Since the late 2000s though, there has been a significant change, with international markets looking for cheaper merchandise. Except in very niche, high-end markets and some select global stores, the handmade is not sought after in the same way it used to be. The cumulative effect of the global financial meltdown, felt especially in Europe and even Japan, the need to push up quality to compete with the best, the surge in machine-made textiles and the decreasing availability of handspun yarns, which contribute to making unique products, has led to a fall in handloom exports from India.
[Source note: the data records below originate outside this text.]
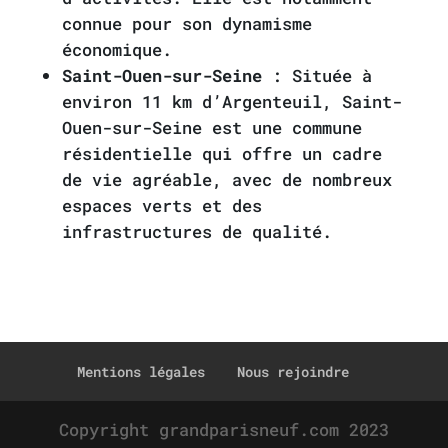
connue pour son dynamisme
économique.
Saint-Ouen-sur-Seine
: Située à
environ 11 km d’Argenteuil, Saint-
Ouen-sur-Seine est une commune
résidentielle qui offre un cadre
de vie agréable, avec de nombreux
espaces verts et des
infrastructures de qualité.
Mentions légales
Nous rejoindre
Copyright grandparisneuf.com 2023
On the supply side too, the production possibilities have become more constrained, for traditional weaving work no longer offers viable livelihoods. Young-generation weavers are considering other occupations, so finding skilled workers to create distinctive products, workers who are willing to deal with detailed design intervention, is no longer easy. Earnings have come down and there is little to motivate them.
Machine-made textiles should ideally not pose a threat to handmade textiles because it is simply impossible for a machine to replicate the distinctive, almost luminous, qualities of the handwoven. It is important for us, and future generations, to understand, respect and value the effort that goes into the making of handmade textiles.
A conscious effort has to be made to sustain these skills, especially in the area of hand-spinning, which lends to handwoven fabric such singular character. It is only in the development of specialized hand skills and their application that hand-weaving will be able to make its mark in world markets.
There is little hope for the wonderful inheritance of Indian handmade textiles unless the product speaks for itself. It is here that design intervention must focus—by playing upon the uniqueness and luxury that handmade offers. This is where experimentation can play a vital role in supporting the survival of exquisite textiles made by the human hand, mind and eye, and the knowledge and skills that India is fortunate to still possess in such abundance.
The writer, a textile designer and conservationist, is the founder of the Neeru Kumar and Tulsi brands.